Housing advice for Northern Ireland

Buying your home under the right to buy

You can apply to buy your home if you've rented your home from the Housing Executive for the last five years.

You can't buy your home if it is

  • a 1 or 2 bedroom bungalow, or
  • in a sheltered housing development

You can no longer buy your home if you are a housing association tenant.

The right to buy for housing association tenants ended on 28 August 2022. 

Qualifying for the right to buy

You can buy your home if you've rented it for at least five years. You may be able to buy your home before the five-year period if 

  • you inherited the tenancy from someone else, or
  • you were renting another social property immediately before you moved into your current home

Applying to buy your housing association home

The right to buy for housing association tenants ended on 28 August 2022. 

Applying to buy a Housing Executive home

Download an application form from the Housing Executive's website.

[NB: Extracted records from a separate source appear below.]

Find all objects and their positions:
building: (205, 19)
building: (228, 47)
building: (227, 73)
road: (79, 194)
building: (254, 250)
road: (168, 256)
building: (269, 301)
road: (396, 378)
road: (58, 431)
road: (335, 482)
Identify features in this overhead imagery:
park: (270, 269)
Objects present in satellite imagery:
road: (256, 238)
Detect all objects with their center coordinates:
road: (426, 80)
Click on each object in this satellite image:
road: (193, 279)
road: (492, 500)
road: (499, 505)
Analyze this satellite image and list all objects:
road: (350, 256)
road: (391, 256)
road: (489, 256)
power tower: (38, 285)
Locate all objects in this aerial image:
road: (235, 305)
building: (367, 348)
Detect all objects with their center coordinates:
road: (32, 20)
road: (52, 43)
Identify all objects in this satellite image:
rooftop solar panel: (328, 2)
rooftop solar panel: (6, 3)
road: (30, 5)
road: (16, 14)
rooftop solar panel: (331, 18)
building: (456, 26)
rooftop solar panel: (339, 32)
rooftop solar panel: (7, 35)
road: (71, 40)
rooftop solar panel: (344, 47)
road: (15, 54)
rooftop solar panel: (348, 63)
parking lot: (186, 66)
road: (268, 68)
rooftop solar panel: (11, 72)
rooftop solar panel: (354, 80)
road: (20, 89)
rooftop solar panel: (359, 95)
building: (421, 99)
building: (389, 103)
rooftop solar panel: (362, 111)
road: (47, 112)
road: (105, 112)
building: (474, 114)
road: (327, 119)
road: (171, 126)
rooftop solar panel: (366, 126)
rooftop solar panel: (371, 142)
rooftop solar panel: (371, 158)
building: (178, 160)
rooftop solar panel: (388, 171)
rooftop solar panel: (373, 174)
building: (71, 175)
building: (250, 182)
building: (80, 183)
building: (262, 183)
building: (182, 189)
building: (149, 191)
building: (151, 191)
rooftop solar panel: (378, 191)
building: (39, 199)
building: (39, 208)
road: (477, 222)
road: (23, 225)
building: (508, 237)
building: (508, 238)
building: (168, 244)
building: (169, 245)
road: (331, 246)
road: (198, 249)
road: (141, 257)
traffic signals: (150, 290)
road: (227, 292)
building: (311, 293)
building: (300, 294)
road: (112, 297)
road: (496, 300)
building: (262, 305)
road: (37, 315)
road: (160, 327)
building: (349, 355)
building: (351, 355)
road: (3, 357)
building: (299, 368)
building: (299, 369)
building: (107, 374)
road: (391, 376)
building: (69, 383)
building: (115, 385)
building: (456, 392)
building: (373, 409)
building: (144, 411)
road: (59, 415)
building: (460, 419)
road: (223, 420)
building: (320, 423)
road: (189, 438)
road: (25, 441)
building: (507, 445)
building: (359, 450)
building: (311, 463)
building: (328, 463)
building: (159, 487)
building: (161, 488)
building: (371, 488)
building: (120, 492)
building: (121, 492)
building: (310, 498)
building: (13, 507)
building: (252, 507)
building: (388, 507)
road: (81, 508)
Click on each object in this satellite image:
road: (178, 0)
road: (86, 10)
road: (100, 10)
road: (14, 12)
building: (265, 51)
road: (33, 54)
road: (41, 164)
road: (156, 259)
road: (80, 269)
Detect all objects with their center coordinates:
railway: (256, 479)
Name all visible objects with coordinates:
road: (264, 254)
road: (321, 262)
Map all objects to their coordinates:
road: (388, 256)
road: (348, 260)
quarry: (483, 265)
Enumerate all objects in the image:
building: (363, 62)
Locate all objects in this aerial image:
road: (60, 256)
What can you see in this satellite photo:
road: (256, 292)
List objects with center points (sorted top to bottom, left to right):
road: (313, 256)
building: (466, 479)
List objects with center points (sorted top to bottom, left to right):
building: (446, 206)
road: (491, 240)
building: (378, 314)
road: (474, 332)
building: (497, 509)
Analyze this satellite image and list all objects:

You can also ask your local office to send you an application form. 

After you apply

After you send in your application form

  • you get a letter to say your application was received
  • your landlord checks if your application is valid
  • an independent valuer decides on a fair price for the property
  • you get an offer letter with your purchase price
  • you will have six weeks to respond to the offer

Application to buy refused

Your landlord can refuse your application if

  • you are squatting in the property
  • you owe rent or other charges
  • your landlord is considering legal action against you for antisocial behaviour
  • your landlord has started legal action to evict you

Get advice if you've been told you can't buy your home.

Buying if you are a joint tenant

All joint tenants must 

  • apply to buy the property together, or
  • give their premission for the property to be sold to the tenant who has applied

You can't buy the property if another joint tenant does not agree to the sale. 

Buying with other people

Up to four people can apply to buy a property. You can only apply if

  • you are a tenant of the property, or
  • you are the spouse or civil partner of the property, or
  • you have been living at the property with the tenant for at least 12 months 

Buying a share in the property

You do not have to buy 100% of the property.

You can apply to buy as little as 25% of the property. You can then increase your share in the property in chunks of 5%.

If you buy part of the property you must pay rent on the share of the property you don't own.

Your purchase price

An independent valuer works out how much you will pay for your home. This price is

  • the market value of your property minus
  • the amount of your discount.

Your right to buy discount

You get a 20% discount on the selling price.

Your discount will increase if you've been a tenant for more than five years. You get an extra 2% discount for every extra year you've been a tenant.

The maximum discount is

  • 60% of the property value, or
  • £24,000

You get a lower discount if you're buying a share in the property.

You may have to repay the discount if you sell the property within five years of buying it.

Contact our helpline if you have questions about your discount. The rules are a little different if you are buying as joint tenants or if you've inherited the tenancy from someone else. 

Historic cost

You may not get your full discount.

Your offer letter will include the property's 'historic cost'. This is the amount your landlord spent on building, improving or purchasing the property in the last 10 years.

Your discount cannot take the selling price below the historic cost.

If the market value is less than the historic cost, the selling price will be the market value. You will not get any discount.

Challenging your right to buy valuation

You can ask for another valuation if you think the selling price is too high.

Your offer letter will explain how to ask for a new valuation. You may have to pay for a second valuation.

Accepting the offer to buy

You can

  • accept the landlord's offer,
  • ask for a second valuation, or
  • withdraw your application to buy your home

You must hire a solicitor if you accept the offer. Your solicitor will help you through the house buying process.